Work task ▸ Return the lines that run from the beginning of the entries to the line holding "right knee: (243, 234)", inclusive, and drop the pictures.

*****

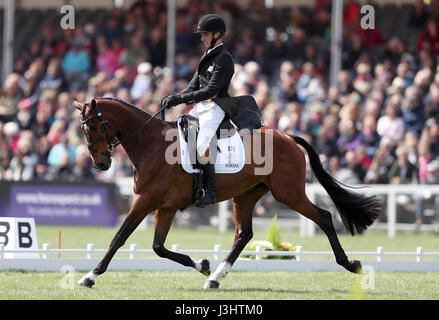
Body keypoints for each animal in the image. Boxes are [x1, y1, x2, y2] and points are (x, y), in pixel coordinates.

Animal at [73, 98, 382, 290]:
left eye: (94, 126)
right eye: (83, 129)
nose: (100, 164)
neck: (151, 144)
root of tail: (287, 136)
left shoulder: (146, 201)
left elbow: (119, 237)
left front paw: (90, 276)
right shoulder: (165, 206)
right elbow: (158, 247)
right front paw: (202, 265)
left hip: (289, 193)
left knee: (325, 217)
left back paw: (350, 264)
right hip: (246, 195)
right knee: (243, 234)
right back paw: (215, 277)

*****

Exercise answer ▸
Body keypoints for each animal in the image. Boxes are [x1, y1, x2, y2] and points are (x, y), in pixel coordinates.

Animal at [73, 98, 382, 290]:
left eye: (94, 126)
right eye: (83, 129)
nose: (100, 164)
neck: (151, 144)
root of tail: (287, 136)
left shoulder: (146, 201)
left elbow: (119, 237)
left front paw: (90, 276)
right shoulder: (165, 206)
right elbow: (158, 247)
right front paw: (202, 265)
left hip: (289, 193)
left knee: (325, 217)
left back paw: (350, 264)
right hip: (246, 195)
right knee: (243, 234)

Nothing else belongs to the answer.